Saved entries
——————————

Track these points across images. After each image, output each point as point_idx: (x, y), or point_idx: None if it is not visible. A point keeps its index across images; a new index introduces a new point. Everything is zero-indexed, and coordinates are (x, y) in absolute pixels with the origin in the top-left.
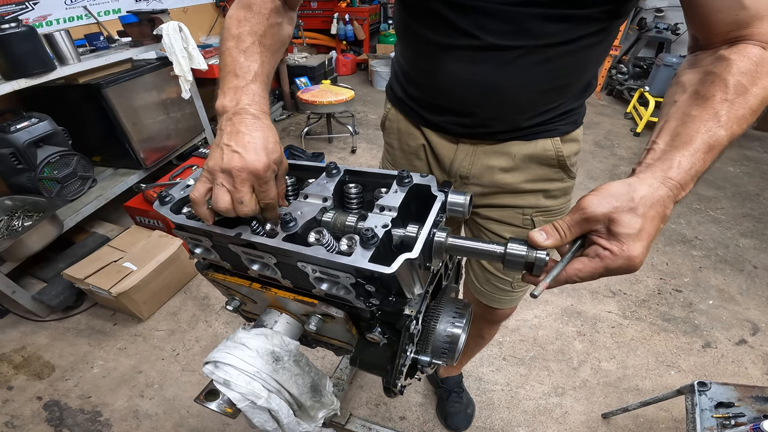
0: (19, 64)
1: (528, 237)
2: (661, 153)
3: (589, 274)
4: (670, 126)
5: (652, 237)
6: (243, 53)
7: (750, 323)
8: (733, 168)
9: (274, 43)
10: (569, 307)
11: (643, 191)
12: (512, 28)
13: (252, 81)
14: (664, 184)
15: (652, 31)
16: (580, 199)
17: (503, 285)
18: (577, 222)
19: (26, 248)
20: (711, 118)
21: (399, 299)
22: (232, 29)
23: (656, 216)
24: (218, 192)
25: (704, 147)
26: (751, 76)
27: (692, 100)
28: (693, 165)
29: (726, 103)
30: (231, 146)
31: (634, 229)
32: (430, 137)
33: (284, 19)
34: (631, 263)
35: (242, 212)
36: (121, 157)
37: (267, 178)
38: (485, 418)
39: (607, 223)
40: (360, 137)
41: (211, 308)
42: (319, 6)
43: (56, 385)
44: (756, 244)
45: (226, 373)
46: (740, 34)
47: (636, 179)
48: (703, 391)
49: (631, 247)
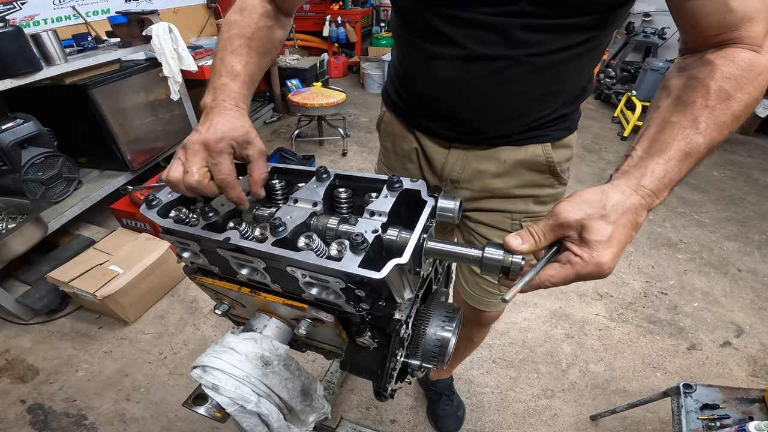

——————————

◆ Problem details ◆
Your copy should run from the line that has "30: (231, 146)" through the last line above, exactly, with both ends in and pictures out.

◆ Answer for the task ◆
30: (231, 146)
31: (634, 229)
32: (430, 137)
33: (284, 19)
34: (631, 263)
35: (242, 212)
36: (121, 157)
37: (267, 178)
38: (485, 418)
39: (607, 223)
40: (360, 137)
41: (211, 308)
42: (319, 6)
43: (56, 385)
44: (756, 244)
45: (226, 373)
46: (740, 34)
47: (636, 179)
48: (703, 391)
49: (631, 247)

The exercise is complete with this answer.